There exists a neat Python package for communicating with a running Kafka cluster. You can even admin the cluster using it:

In [1]:
from kafka import KafkaAdminClient

admin_client = KafkaAdminClient()
admin_client.delete_topics(admin_client.list_topics())

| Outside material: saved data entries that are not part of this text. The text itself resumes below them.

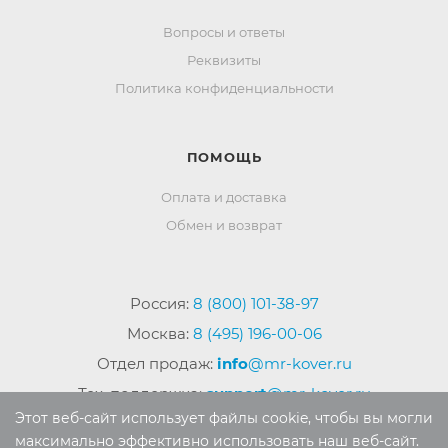
Вопросы и ответы
Реквизиты
Политика конфиденциальности
ПОМОЩЬ
Оплата и доставка
Обмен и возврат
Россия:
8 (800) 101-38-97
Москва:
8 (495) 196-00-06
Отдел продаж:
info
@mr-kover.ru
Тех. поддержка:
support
@mr-kover.ru
Этот веб-сайт использует файлы cookie, чтобы вы могли
максимально эффективно использовать наш веб-сайт.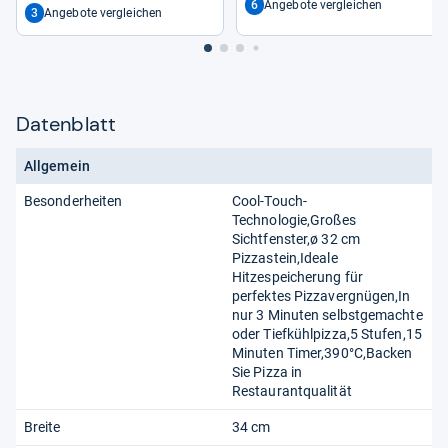
6
Angebote vergleichen
3
Angebote vergleichen
Datenblatt
Allgemein
Besonderheiten
Cool-Touch-
Technologie,Großes
Sichtfenster,ø 32 cm
Pizzastein,Ideale
Hitzespeicherung für
perfektes Pizzavergnügen,In
nur 3 Minuten selbstgemachte
oder Tiefkühlpizza,5 Stufen,15
Minuten Timer,390°C,Backen
Sie Pizza in
Restaurantqualität
Breite
34 cm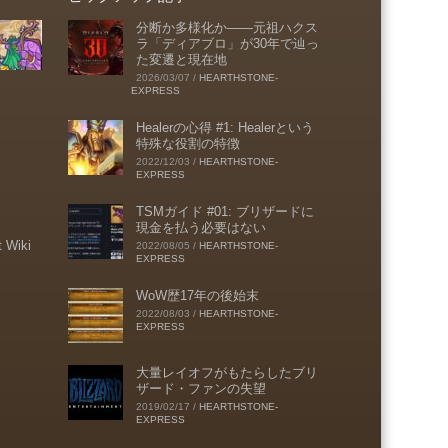
分断か多様化か――元祖ハクス
ラ「ディアブロ」が30年で辿っ
た変遷と現在地
2026/03/07
/
HEARTHSTONE-
EXPRESS
Healerの心得 #1: Healerという
特殊な役割の特徴
2022/12/03
/
HEARTHSTONE-
EXPRESS
TSMガイド #01: ブリザードに
現金を払う必要はない
t Wiki
2022/08/05
/
HEARTHSTONE-
EXPRESS
WoW歴17年の後始末
2022/08/03
/
HEARTHSTONE-
EXPRESS
大量レイオフがもたらしたブリ
ザード・ファンの失望
2019/02/17
/
HEARTHSTONE-
EXPRESS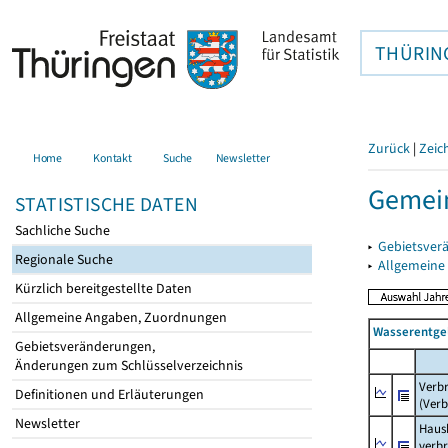
THÜRIN
Zurück
|
Zeic
Home
Kontakt
Suche
Newsletter
Gemei
STATISTISCHE DATEN
Sachliche Suche
▸
Gebietsver
Regionale Suche
▸
Allgemeine
Kürzlich bereitgestellte Daten
Allgemeine Angaben, Zuordnungen
Wasserentge
Gebietsveränderungen,
Änderungen zum Schlüsselverzeichnis
Verb
Definitionen und Erläuterungen
(Verb
Newsletter
Haush
verb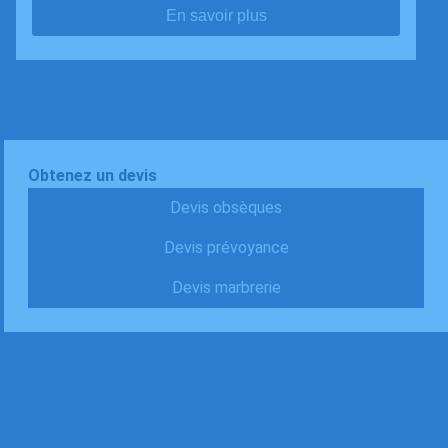
En savoir plus
Obtenez un devis
Devis obsèques
Devis prévoyance
Devis marbrerie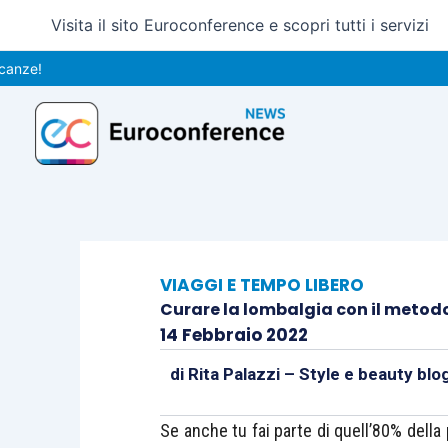
Vai
Visita il sito Euroconference e scopri tutti i servizi
al
contenuto
VIAGGI E TEMPO LIBERO
Curare la lombalgia con il metod
14 Febbraio 2022
di
Rita Palazzi – Style e beauty blo
Se anche tu fai parte di quell’80% dell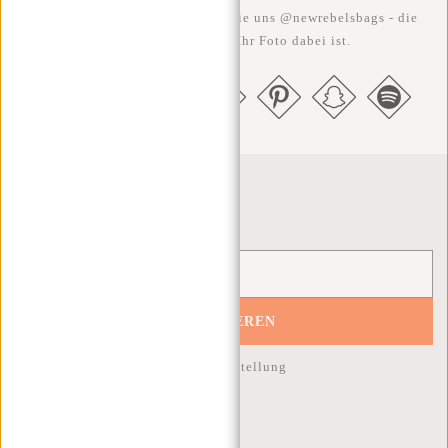
#RebelFromWithin und taggen Sie uns @newrebelsbags - die
Chance ist groß, dass Ihr Foto dabei ist.
Newsletter
ABONNIEREN
10% Rabatt auf Ihre nächste Bestellung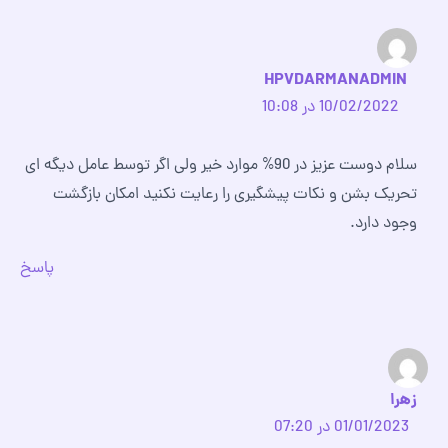
HPVDARMANADMIN
10/02/2022 در 10:08
سلام دوست عزیز در 90% موارد خیر ولی اگر توسط عامل دیگه ای
تحریک بشن و نکات پیشگیری را رعایت نکنید امکان بازگشت
وجود دارد.
پاسخ
زهرا
01/01/2023 در 07:20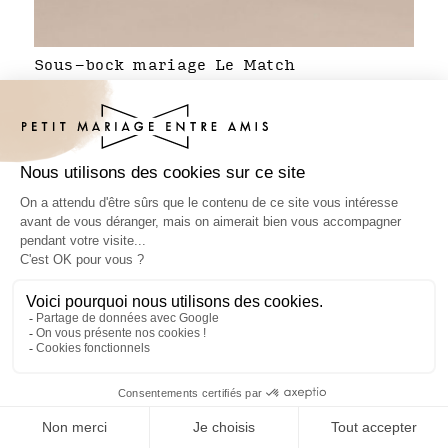
Sous-bock mariage Le Match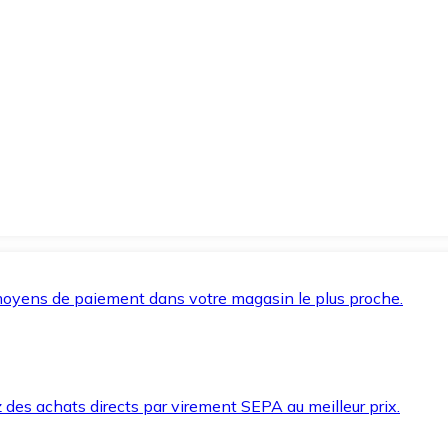
oyens de paiement dans votre magasin le plus proche.
des achats directs par virement SEPA au meilleur prix.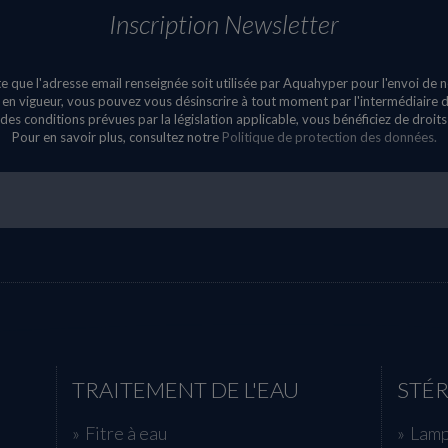
Inscription Newsletter
e que l'adresse email renseignée soit utilisée par Aquahyper pour l'envoi de 
n vigueur, vous pouvez vous désinscrire à tout moment par l'intermédiaire du
des conditions prévues par la législation applicable, vous bénéficiez de droit
Pour en savoir plus, consultez notre
Politique de protection des données.
TRAITEMENT DE L'EAU
STÉR
Fitre à eau
Lamp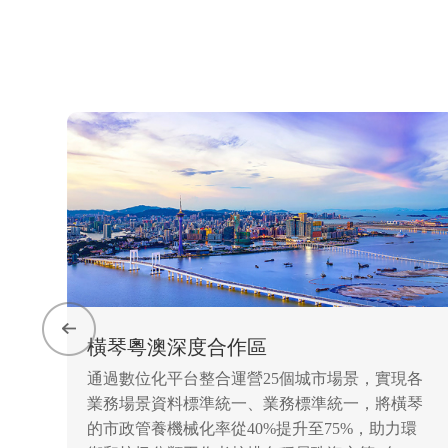
• 市容環衛數位化監管
• 市政公廁空氣品質檢測
橫琴粵澳深度合作區
通過數位化平台整合運營25個城市場景，實現各
業務場景資料標準統一、業務標準統一，將橫琴
的市政管養機械化率從40%提升至75%，助力環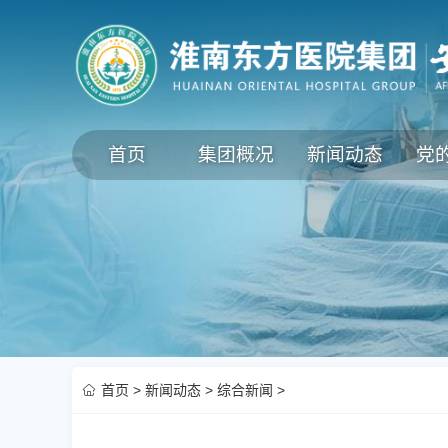
首页
集团概况
新闻动态
党
首页
>
新闻动态
>
综合新闻
>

DeleteTopicsResponse_v3(throttle_time_ms=0, topic_error_codes=[(topic='main_topic', error_code=0)])

# Writing Data to Kafka

If you write some data to a non-existent topic, it's been created automatically:

In [2]:
from kafka import KafkaProducer

print(admin_client.list_topics())
MAIN_TOPIC = "main_topic"
producer = KafkaProducer()
for i in range(10):
    producer.send(MAIN_TOPIC, bytes(str(i), encoding="utf-8"))
print(admin_client.list_topics())

[]
['main_topic']


# Reading Data from Kafka

Reading is done with a consumer

In [3]:
from kafka import KafkaConsumer

consumer = KafkaConsumer()

# Topics, Partitions, and Offsets

Messages in Kafka are organised into topics:

In [19]:
consumer.topics()

{'main_topic'}

Topic can have several partitions with different starting and ending offsets:

In [5]:
from kafka import TopicPartition

partitions = [
    TopicPartition(MAIN_TOPIC, partition)
    for partition in consumer.partitions_for_topic(MAIN_TOPIC)
]
print(consumer.beginning_offsets(partitions))
print(consumer.end_offsets(partitions))

{TopicPartition(topic='main_topic', partition=0): 0}
{TopicPartition(topic='main_topic', partition=0): 10}


Before reading something from Kafka, one should assign the consumer to a topic and partition:

# Reading from a given offset of a partition

In [6]:
consumer.assign(partitions)

One can read from any offset of the partition:

In [11]:
print(consumer.position(partitions[0]))
consumer.seek(partitions[0], 0)
print(consumer.position(partitions[0]))

10
0


Reading data can be done by batches of any desired size:

In [12]:
for _ in range(10):
    data = consumer.poll(
        timeout_ms=10,
        max_records=1
    )[partitions[0]][0].value
    print(data)
print(consumer.position(partitions[0]))

b'0'
b'1'
b'2'
b'3'
b'4'
b'5'
b'6'
b'7'
b'8'
b'9'
10